Requirement:
State how many lines in the entries below contain the string "chart", treating uppercase and lowercase as different, and give only the number.

Provided data START

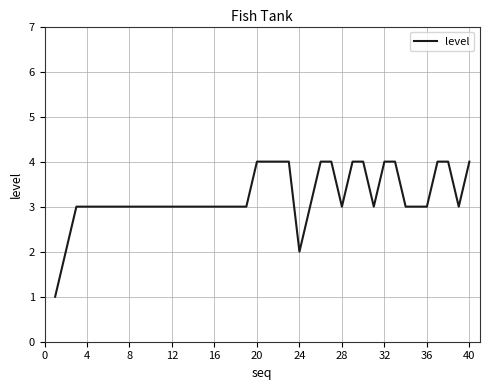

What is the maximum value shown in the chart?

4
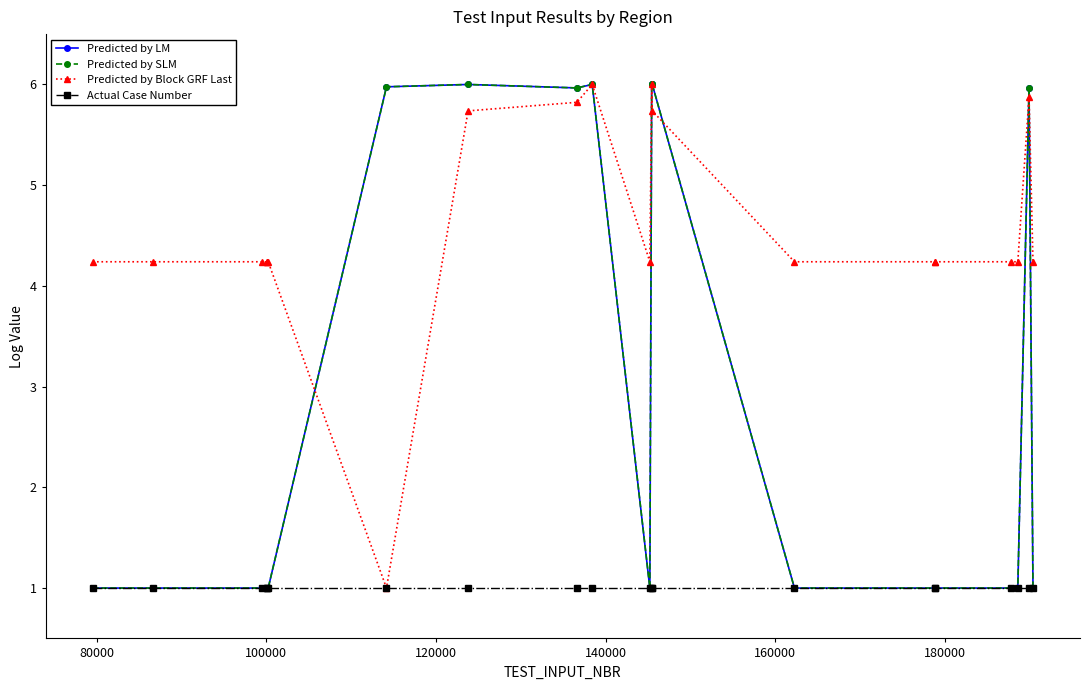

Does the chart have visible grid lines?

No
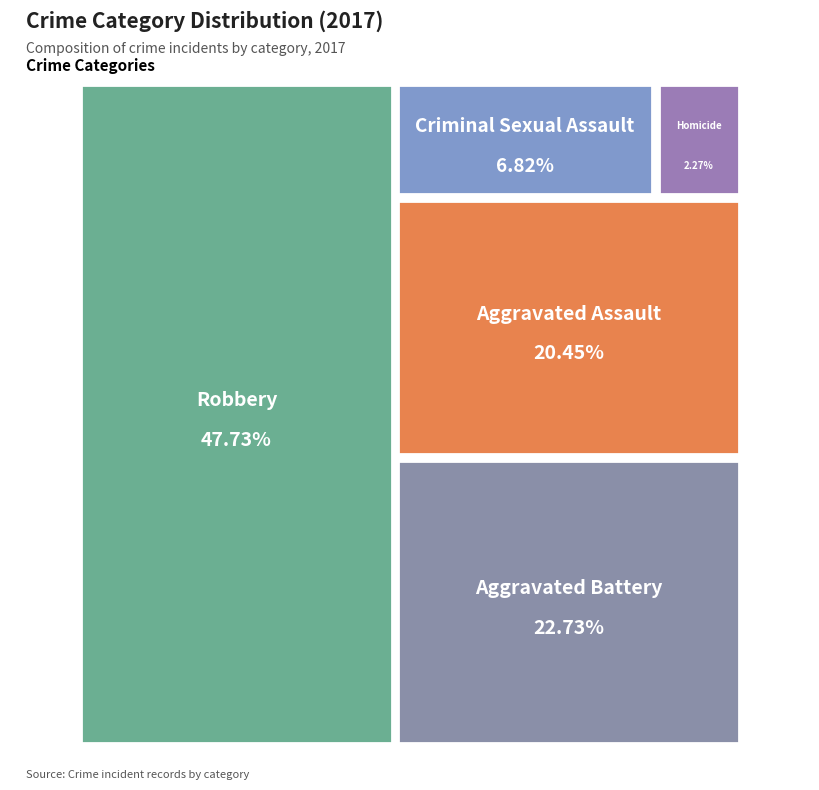

Combined, what portion of the pie is Criminal Sexual Assault and Homicide?

9.1%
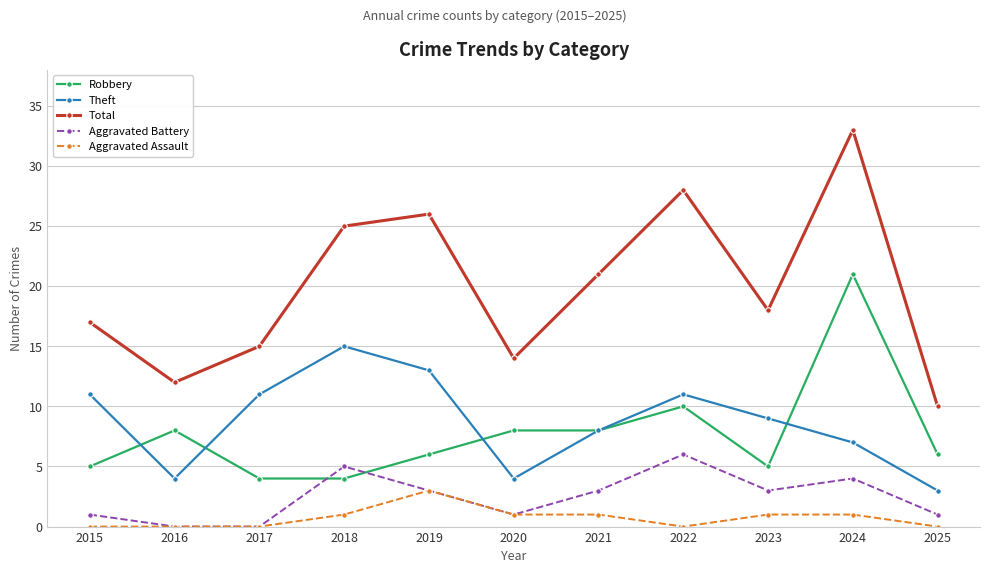

Which series has the largest range (max minus min)?

Total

Provided data END

Problem solution:
2